▶ [Your objective]
Convert the lines of all the rows below into one numbered list, omitting any blank lines.

▶ [Source material]

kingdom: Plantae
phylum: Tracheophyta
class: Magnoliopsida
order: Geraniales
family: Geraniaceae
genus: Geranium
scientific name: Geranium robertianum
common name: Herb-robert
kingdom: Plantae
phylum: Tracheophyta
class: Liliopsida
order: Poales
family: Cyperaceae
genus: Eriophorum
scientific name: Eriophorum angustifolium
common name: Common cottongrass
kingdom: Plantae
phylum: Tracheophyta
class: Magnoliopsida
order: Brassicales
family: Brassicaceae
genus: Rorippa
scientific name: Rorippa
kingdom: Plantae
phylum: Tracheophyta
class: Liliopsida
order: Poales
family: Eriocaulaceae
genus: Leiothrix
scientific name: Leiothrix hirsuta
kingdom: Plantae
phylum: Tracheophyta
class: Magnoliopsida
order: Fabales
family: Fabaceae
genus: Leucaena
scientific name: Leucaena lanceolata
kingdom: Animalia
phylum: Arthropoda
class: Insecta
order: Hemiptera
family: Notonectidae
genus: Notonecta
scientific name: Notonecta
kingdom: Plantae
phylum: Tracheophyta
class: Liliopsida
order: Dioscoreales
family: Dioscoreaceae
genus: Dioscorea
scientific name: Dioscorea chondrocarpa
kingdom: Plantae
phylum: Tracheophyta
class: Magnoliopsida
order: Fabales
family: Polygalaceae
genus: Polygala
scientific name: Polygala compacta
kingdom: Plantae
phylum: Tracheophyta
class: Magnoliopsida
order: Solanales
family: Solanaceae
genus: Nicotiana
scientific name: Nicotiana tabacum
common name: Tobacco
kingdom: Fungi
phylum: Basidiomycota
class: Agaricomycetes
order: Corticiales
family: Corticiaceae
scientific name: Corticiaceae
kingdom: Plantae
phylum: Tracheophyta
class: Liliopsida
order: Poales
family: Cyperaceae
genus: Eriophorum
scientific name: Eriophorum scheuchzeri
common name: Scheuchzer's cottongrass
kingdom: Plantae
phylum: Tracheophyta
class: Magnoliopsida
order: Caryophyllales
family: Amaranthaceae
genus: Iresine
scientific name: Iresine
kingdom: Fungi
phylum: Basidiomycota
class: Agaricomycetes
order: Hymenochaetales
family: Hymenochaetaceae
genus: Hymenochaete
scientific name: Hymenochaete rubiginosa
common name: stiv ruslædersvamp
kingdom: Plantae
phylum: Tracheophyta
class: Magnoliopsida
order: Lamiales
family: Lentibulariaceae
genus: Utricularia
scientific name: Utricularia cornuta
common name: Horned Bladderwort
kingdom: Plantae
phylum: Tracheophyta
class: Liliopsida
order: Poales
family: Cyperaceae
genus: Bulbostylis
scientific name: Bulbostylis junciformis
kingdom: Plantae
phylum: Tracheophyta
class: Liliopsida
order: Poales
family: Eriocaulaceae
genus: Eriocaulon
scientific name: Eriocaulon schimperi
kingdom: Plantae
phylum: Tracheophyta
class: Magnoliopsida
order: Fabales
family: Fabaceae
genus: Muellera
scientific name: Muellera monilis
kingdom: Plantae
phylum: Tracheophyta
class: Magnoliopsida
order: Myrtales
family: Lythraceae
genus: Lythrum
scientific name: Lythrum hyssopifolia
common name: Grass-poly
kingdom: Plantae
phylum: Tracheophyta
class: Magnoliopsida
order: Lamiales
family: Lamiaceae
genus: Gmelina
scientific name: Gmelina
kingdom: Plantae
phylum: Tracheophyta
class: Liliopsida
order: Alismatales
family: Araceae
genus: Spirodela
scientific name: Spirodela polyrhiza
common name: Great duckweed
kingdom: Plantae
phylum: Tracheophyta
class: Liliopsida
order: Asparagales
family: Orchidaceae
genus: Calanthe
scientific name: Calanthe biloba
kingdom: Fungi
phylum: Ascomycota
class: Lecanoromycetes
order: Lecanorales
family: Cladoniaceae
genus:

▶ [The completed task]
1. kingdom: Plantae
2. phylum: Tracheophyta
3. class: Magnoliopsida
4. order: Geraniales
5. family: Geraniaceae
6. genus: Geranium
7. scientific name: Geranium robertianum
8. common name: Herb-robert
9. kingdom: Plantae
10. phylum: Tracheophyta
11. class: Liliopsida
12. order: Poales
13. family: Cyperaceae
14. genus: Eriophorum
15. scientific name: Eriophorum angustifolium
16. common name: Common cottongrass
17. kingdom: Plantae
18. phylum: Tracheophyta
19. class: Magnoliopsida
20. order: Brassicales
21. family: Brassicaceae
22. genus: Rorippa
23. scientific name: Rorippa
24. kingdom: Plantae
25. phylum: Tracheophyta
26. class: Liliopsida
27. order: Poales
28. family: Eriocaulaceae
29. genus: Leiothrix
30. scientific name: Leiothrix hirsuta
31. kingdom: Plantae
32. phylum: Tracheophyta
33. class: Magnoliopsida
34. order: Fabales
35. family: Fabaceae
36. genus: Leucaena
37. scientific name: Leucaena lanceolata
38. kingdom: Animalia
39. phylum: Arthropoda
40. class: Insecta
41. order: Hemiptera
42. family: Notonectidae
43. genus: Notonecta
44. scientific name: Notonecta
45. kingdom: Plantae
46. phylum: Tracheophyta
47. class: Liliopsida
48. order: Dioscoreales
49. family: Dioscoreaceae
50. genus: Dioscorea
51. scientific name: Dioscorea chondrocarpa
52. kingdom: Plantae
53. phylum: Tracheophyta
54. class: Magnoliopsida
55. order: Fabales
56. family: Polygalaceae
57. genus: Polygala
58. scientific name: Polygala compacta
59. kingdom: Plantae
60. phylum: Tracheophyta
61. class: Magnoliopsida
62. order: Solanales
63. family: Solanaceae
64. genus: Nicotiana
65. scientific name: Nicotiana tabacum
66. common name: Tobacco
67. kingdom: Fungi
68. phylum: Basidiomycota
69. class: Agaricomycetes
70. order: Corticiales
71. family: Corticiaceae
72. scientific name: Corticiaceae
73. kingdom: Plantae
74. phylum: Tracheophyta
75. class: Liliopsida
76. order: Poales
77. family: Cyperaceae
78. genus: Eriophorum
79. scientific name: Eriophorum scheuchzeri
80. common name: Scheuchzer's cottongrass
81. kingdom: Plantae
82. phylum: Tracheophyta
83. class: Magnoliopsida
84. order: Caryophyllales
85. family: Amaranthaceae
86. genus: Iresine
87. scientific name: Iresine
88. kingdom: Fungi
89. phylum: Basidiomycota
90. class: Agaricomycetes
91. order: Hymenochaetales
92. family: Hymenochaetaceae
93. genus: Hymenochaete
94. scientific name: Hymenochaete rubiginosa
95. common name: stiv ruslædersvamp
96. kingdom: Plantae
97. phylum: Tracheophyta
98. class: Magnoliopsida
99. order: Lamiales
100. family: Lentibulariaceae
101. genus: Utricularia
102. scientific name: Utricularia cornuta
103. common name: Horned Bladderwort
104. kingdom: Plantae
105. phylum: Tracheophyta
106. class: Liliopsida
107. order: Poales
108. family: Cyperaceae
109. genus: Bulbostylis
110. scientific name: Bulbostylis junciformis
111. kingdom: Plantae
112. phylum: Tracheophyta
113. class: Liliopsida
114. order: Poales
115. family: Eriocaulaceae
116. genus: Eriocaulon
117. scientific name: Eriocaulon schimperi
118. kingdom: Plantae
119. phylum: Tracheophyta
120. class: Magnoliopsida
121. order: Fabales
122. family: Fabaceae
123. genus: Muellera
124. scientific name: Muellera monilis
125. kingdom: Plantae
126. phylum: Tracheophyta
127. class: Magnoliopsida
128. order: Myrtales
129. family: Lythraceae
130. genus: Lythrum
131. scientific name: Lythrum hyssopifolia
132. common name: Grass-poly
133. kingdom: Plantae
134. phylum: Tracheophyta
135. class: Magnoliopsida
136. order: Lamiales
137. family: Lamiaceae
138. genus: Gmelina
139. scientific name: Gmelina
140. kingdom: Plantae
141. phylum: Tracheophyta
142. class: Liliopsida
143. order: Alismatales
144. family: Araceae
145. genus: Spirodela
146. scientific name: Spirodela polyrhiza
147. common name: Great duckweed
148. kingdom: Plantae
149. phylum: Tracheophyta
150. class: Liliopsida
151. order: Asparagales
152. family: Orchidaceae
153. genus: Calanthe
154. scientific name: Calanthe biloba
155. kingdom: Fungi
156. phylum: Ascomycota
157. class: Lecanoromycetes
158. order: Lecanorales
159. family: Cladoniaceae
160. genus:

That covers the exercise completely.